A estatal reforçou a defesa esta semana, junto ao governo, que as margens internacionais de diesel e gasolina estão muito altas, fruto de estoques baixos e da lenta recuperação da oferta, ante o aumento da demanda no mercado global.

Segundo a Petrobras, a situação tende a piorar no segundo semestre, devido às perspectivas de redução das exportações russas de derivados e a fatores como o início da temporada de furacões no Atlântico (e seus impactos sobre o refino no Golfo Americano) e o aumento do consumo de diesel durante o verão no hemisfério norte.

A estatal destaca que as distribuidoras têm aumentado os pedidos — em junho foram 38% maiores do que os recebidos em outubro de 2021, mês de pico de demanda sazonal devido ao auge das atividades agrícola e industrial.

Além das preocupações com o abastecimento, a Petrobras alega que o risco de processo anticoncorrencial atual é “materialmente maior”, devido ao fato de que a participação de mercado da empresa caiu nos últimos anos — para 69% do abastecimento do diesel, por exemplo. A estatal recordou também os processos de que sofreu nos últimos anos por parte de investidores.

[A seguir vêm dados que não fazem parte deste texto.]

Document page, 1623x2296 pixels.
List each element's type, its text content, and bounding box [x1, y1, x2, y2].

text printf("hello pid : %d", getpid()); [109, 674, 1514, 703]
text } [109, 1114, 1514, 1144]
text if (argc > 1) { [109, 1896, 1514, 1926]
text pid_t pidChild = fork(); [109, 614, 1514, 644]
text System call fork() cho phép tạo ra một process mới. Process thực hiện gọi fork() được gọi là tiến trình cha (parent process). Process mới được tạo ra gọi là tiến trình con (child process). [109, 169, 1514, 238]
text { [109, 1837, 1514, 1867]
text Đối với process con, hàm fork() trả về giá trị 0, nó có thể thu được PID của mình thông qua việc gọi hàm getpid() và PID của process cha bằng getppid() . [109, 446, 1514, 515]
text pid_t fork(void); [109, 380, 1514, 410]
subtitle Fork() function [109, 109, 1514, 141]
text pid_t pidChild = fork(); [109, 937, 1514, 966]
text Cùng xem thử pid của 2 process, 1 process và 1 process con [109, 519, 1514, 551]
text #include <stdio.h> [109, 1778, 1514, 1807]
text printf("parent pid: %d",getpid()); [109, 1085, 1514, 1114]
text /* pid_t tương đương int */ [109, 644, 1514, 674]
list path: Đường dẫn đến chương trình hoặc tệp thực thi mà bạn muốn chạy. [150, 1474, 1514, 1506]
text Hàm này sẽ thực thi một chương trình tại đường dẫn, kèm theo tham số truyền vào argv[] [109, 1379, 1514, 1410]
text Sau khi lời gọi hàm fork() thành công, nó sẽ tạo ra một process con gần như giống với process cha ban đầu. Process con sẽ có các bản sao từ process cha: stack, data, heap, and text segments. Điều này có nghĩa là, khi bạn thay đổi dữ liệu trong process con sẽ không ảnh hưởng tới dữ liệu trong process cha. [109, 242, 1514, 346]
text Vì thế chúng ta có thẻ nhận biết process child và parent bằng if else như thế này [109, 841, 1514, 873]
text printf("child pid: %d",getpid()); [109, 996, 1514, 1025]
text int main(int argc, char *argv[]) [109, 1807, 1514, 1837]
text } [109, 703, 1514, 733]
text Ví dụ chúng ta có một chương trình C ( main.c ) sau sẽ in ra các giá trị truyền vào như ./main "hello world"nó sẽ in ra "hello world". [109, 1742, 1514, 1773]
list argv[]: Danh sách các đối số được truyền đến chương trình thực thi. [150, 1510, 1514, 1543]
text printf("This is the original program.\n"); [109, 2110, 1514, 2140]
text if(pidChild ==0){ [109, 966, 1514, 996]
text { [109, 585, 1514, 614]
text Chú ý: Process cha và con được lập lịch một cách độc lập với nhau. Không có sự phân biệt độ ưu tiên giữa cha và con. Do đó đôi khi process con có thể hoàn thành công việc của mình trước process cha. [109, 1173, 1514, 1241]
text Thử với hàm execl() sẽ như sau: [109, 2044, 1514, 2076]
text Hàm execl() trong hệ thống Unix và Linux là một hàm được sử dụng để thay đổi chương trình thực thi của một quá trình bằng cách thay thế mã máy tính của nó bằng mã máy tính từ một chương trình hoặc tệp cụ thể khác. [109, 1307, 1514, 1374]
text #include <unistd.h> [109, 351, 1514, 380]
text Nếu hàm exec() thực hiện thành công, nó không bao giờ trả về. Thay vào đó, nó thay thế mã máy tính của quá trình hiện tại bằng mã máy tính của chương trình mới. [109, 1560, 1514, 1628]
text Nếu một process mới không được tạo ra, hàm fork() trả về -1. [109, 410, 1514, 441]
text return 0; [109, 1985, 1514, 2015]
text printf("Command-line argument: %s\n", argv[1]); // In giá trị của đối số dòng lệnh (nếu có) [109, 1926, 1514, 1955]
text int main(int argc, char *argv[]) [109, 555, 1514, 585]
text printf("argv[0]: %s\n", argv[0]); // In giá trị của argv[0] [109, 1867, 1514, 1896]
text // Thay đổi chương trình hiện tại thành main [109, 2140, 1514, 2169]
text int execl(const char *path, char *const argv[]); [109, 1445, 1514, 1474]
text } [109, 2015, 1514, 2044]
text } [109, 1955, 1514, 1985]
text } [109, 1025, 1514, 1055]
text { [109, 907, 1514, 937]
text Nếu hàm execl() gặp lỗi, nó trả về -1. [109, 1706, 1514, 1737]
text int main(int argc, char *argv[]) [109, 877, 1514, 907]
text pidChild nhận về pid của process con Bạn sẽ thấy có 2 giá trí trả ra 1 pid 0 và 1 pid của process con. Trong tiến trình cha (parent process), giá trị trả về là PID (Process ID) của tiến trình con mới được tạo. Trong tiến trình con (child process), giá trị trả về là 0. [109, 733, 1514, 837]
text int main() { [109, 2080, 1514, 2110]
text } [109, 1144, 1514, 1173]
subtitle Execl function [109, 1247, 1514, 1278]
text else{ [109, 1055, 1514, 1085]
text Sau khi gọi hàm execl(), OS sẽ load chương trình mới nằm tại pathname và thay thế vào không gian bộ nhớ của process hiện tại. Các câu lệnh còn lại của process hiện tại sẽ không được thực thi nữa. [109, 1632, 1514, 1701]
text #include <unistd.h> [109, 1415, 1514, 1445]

Como proposta à crise dos combustíveis, a Petrobras citou uma série de medidas adotadas por outros países para atenuar os impactos da inflação dos derivados e citou, como alternativas ao governo brasileiro, propostas como:

  • benefícios direcionados: transferência direta aos públicos de interesse (beneficiários de auxílio Brasil, vale-gás, caminhoneiros autônomos, motoristas de aplicativo etc.);
  • benefícios amplos via agentes de mercado: programas de subsídios como o de 2018, que reembolsou todos os agentes (importadores e produtores) pela subvenção;
  • cláusula de cobrança de combustíveis para fretes: mecanismo adotado nos EUA (fuel surcharge), previsto em lei, que obriga que contratos de frete tenham cláusula de repasse de custo de combustível, de forma a não onerar o caminhoneiro.